Doctor in the house
This time it’s an “analysis” by UPI correspondent Rosalie Westenskow under the heading, “Healthcare lessons from Cuba?”
At least they added a question mark at the end, so let’s be thankful for small mercies.
The article has extensive quotes from several US academics, most of whom have nothing but praise for the excellent work undertaken by the Castro brothers.

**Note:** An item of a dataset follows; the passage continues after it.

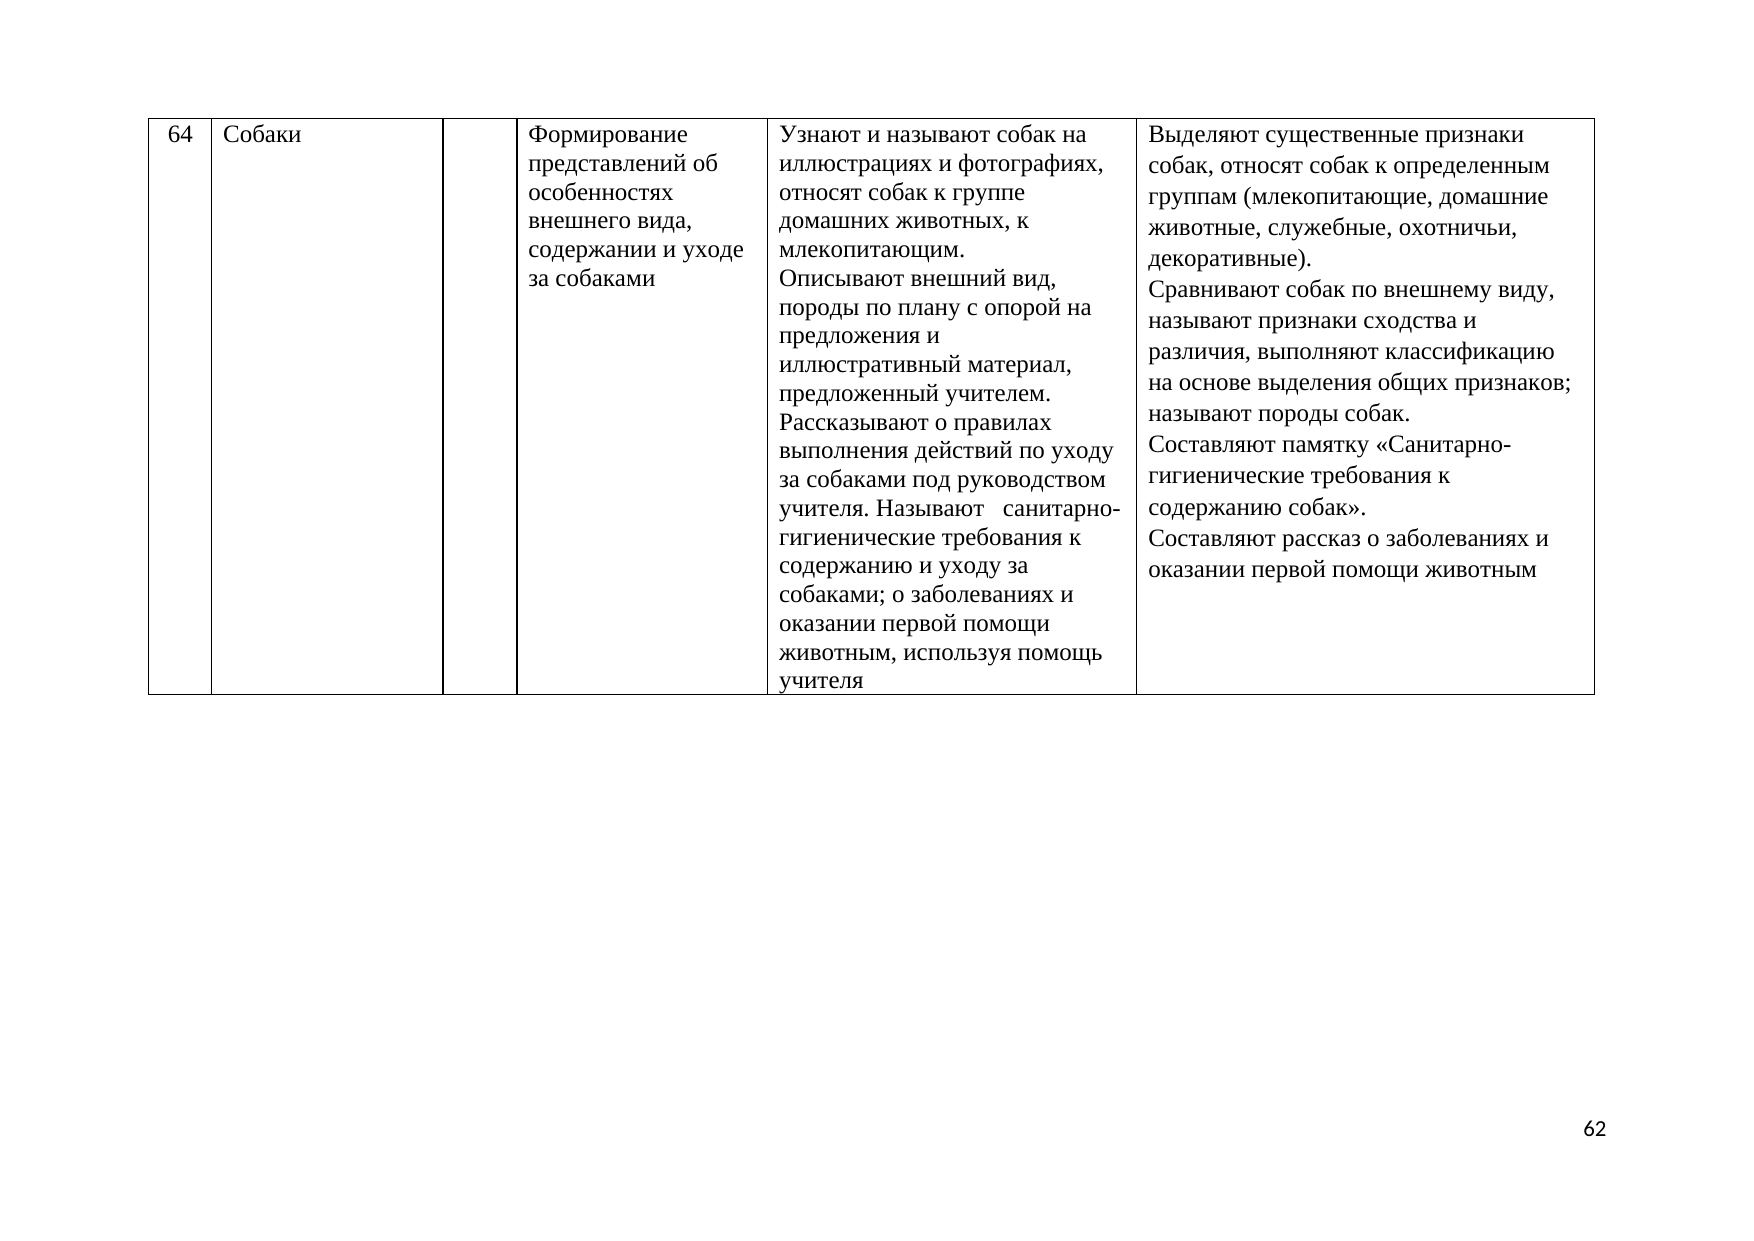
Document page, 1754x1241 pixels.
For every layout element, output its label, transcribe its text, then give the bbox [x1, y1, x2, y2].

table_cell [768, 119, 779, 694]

How is this for positive endorsement: "The most important contribution that Cuba has given to global healthcare is … the idea that you can introduce the notion of broad healthcare and wipe out the diseases of poverty.”
A quote from Granma? Not at all. It’s a quote from Professor Paul Farmer, a professor of medical anthropologies at Harvard Medical School.
And to prove their point, Professor Farmer and his colleagues quote at length official statistics provided to the UN by … the Castro regime.
You can read the article here.
But you’d probably be better off having a look at an excellent paper on the Cuban health care system written by Professor Katherine Hirschfeld of the University of Oklahoma.
The paper, which is published in the latest edition of the online journal Cuban Affairs , paints a much more realistic picture of Cuban health care.
After spending nine months living with a Cuban family and interviewing family doctors, specialists, nurses and patients, Professor Hirschfeld also questions the integrity of the figures used by the regime to back up its claims.
Needless to say, these are the same figures used by academics and journalists to reach their unequivocally positive conclusions about health outcomes in Cuba. Nifty, eh?
Of course, as Professor Hirschfeld points out, there is a long history of otherwise inquisitive Western academics unquestioning accepting “official” statistics provided by totalitarian regimes – provided they are regimes of the Left, of course.
The Soviets were masters at the game.